Of all the lines in the entries below, give again exactly those starting at the line containing "Rendered at 2000 by 1125 pixels." and ending at the line containing "Document page, 2212x1659 pixels.", both ends included, and no others.

[[ SUPPLIED MATERIAL, beginning ]]

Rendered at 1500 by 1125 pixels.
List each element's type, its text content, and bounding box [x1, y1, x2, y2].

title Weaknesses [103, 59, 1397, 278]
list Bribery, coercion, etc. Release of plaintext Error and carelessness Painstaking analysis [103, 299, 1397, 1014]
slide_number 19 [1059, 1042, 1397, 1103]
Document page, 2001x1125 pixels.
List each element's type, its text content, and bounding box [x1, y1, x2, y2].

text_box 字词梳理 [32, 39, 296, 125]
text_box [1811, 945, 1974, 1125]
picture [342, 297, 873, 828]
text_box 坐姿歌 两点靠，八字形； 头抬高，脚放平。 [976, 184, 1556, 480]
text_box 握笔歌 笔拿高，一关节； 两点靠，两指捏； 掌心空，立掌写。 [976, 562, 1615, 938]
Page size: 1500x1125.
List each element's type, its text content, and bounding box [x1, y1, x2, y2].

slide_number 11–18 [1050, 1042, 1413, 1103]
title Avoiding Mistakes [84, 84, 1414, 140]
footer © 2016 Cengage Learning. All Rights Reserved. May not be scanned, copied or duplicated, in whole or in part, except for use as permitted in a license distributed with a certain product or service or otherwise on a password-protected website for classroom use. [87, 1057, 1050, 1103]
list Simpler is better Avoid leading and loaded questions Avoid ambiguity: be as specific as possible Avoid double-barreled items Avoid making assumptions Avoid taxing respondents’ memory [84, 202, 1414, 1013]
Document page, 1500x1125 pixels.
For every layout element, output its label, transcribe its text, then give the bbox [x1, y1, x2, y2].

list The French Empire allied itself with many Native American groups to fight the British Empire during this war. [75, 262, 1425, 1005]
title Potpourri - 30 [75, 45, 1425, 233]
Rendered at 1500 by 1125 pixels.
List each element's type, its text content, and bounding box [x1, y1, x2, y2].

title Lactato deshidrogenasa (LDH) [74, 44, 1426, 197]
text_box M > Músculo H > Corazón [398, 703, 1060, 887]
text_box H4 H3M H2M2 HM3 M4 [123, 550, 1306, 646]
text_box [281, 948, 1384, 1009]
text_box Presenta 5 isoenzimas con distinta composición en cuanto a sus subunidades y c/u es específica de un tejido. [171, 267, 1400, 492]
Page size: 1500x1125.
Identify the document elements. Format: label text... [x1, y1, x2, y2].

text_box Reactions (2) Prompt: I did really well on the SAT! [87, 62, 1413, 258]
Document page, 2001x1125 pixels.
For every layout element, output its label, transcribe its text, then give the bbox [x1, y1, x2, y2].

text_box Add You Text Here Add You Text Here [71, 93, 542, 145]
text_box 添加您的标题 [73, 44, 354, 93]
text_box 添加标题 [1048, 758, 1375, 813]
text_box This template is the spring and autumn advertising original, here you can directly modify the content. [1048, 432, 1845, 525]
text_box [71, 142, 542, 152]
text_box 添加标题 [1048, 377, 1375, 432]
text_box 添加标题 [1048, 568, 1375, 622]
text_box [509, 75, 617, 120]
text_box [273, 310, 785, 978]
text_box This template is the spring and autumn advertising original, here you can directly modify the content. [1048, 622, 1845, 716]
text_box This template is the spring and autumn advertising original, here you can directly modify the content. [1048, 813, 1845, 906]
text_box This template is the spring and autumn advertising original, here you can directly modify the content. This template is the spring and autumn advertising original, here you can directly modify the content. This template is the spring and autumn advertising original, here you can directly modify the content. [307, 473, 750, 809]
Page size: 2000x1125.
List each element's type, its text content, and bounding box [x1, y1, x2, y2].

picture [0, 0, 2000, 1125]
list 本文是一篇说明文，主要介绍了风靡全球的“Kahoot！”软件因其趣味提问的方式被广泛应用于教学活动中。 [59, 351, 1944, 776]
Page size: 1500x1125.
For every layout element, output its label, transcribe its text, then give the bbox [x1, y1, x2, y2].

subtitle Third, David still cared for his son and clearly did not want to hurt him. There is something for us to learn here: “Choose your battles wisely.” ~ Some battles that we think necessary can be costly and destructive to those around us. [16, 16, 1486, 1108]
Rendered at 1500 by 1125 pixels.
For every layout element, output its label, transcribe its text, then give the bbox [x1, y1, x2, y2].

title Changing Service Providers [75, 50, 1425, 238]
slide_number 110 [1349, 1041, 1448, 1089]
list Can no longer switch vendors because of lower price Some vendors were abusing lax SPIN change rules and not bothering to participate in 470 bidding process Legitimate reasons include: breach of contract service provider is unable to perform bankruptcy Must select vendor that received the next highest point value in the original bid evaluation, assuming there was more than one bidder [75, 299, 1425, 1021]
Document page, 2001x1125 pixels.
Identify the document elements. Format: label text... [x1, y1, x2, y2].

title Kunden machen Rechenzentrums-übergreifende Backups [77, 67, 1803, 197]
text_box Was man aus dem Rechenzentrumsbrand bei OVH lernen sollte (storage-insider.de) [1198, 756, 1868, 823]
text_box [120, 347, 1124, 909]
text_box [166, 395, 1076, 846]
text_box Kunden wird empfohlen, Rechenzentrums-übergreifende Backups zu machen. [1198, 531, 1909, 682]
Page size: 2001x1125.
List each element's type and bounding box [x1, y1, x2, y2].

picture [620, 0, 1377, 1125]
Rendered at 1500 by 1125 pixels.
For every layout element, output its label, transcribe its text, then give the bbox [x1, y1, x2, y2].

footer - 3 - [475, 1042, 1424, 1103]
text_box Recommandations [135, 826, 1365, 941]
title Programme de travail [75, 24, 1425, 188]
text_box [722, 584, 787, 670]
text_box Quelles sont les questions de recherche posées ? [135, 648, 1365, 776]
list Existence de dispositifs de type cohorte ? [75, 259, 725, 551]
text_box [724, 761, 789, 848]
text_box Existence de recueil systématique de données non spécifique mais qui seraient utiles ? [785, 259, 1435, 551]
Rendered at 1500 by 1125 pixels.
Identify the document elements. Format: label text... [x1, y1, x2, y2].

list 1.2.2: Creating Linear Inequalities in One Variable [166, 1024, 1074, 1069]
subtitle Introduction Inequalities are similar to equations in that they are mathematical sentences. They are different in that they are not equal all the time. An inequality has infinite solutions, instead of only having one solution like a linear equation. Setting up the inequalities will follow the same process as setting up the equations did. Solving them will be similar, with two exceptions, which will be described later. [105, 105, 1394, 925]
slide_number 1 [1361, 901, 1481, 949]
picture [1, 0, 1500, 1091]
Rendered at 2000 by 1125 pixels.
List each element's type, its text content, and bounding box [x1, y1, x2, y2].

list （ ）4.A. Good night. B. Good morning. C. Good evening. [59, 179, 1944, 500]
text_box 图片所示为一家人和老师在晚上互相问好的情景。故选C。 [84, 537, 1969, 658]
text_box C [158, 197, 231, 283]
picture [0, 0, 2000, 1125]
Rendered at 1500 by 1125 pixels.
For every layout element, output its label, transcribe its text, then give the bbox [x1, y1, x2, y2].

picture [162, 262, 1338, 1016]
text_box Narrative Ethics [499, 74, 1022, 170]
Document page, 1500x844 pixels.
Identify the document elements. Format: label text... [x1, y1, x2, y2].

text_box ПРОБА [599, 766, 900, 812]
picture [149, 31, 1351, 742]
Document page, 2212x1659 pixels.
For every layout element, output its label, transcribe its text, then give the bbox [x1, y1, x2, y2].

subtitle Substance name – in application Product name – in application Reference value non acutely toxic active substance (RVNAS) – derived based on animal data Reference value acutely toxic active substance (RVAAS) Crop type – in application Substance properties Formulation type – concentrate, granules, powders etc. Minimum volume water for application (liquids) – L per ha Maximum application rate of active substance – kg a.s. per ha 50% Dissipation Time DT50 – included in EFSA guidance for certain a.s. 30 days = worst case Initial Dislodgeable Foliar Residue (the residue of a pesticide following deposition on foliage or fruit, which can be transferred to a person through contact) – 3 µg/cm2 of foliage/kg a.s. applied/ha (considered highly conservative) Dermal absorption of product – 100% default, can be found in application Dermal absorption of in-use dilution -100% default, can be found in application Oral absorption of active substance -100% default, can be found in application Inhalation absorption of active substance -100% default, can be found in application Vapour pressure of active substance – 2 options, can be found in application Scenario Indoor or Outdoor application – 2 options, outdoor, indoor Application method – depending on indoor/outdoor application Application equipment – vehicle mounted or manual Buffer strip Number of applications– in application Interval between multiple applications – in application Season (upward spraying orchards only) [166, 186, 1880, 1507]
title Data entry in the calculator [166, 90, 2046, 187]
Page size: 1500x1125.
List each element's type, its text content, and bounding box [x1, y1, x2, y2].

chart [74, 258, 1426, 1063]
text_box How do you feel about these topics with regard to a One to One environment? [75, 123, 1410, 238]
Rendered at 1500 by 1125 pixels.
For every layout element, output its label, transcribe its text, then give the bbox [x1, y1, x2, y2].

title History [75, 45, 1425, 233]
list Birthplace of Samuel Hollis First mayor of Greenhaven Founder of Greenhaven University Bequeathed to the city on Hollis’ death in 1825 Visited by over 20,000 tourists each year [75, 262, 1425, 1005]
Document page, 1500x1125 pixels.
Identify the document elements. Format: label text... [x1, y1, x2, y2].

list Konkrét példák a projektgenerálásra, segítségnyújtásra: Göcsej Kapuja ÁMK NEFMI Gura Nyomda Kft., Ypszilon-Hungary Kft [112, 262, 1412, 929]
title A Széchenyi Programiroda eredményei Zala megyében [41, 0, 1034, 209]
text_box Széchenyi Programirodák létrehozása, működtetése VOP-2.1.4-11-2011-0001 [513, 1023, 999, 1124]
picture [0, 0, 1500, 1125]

[[ SUPPLIED MATERIAL, end ]]

**SOLUTION TO THIS EXERCISE**
Rendered at 2000 by 1125 pixels.
List each element's type, its text content, and bounding box [x1, y1, x2, y2].

list （ ）4.A. Good night. B. Good morning. C. Good evening. [59, 179, 1944, 500]
text_box 图片所示为一家人和老师在晚上互相问好的情景。故选C。 [84, 537, 1969, 658]
text_box C [158, 197, 231, 283]
picture [0, 0, 2000, 1125]
Rendered at 1500 by 1125 pixels.
For every layout element, output its label, transcribe its text, then give the bbox [x1, y1, x2, y2].

picture [162, 262, 1338, 1016]
text_box Narrative Ethics [499, 74, 1022, 170]
Document page, 1500x844 pixels.
Identify the document elements. Format: label text... [x1, y1, x2, y2].

text_box ПРОБА [599, 766, 900, 812]
picture [149, 31, 1351, 742]
Document page, 2212x1659 pixels.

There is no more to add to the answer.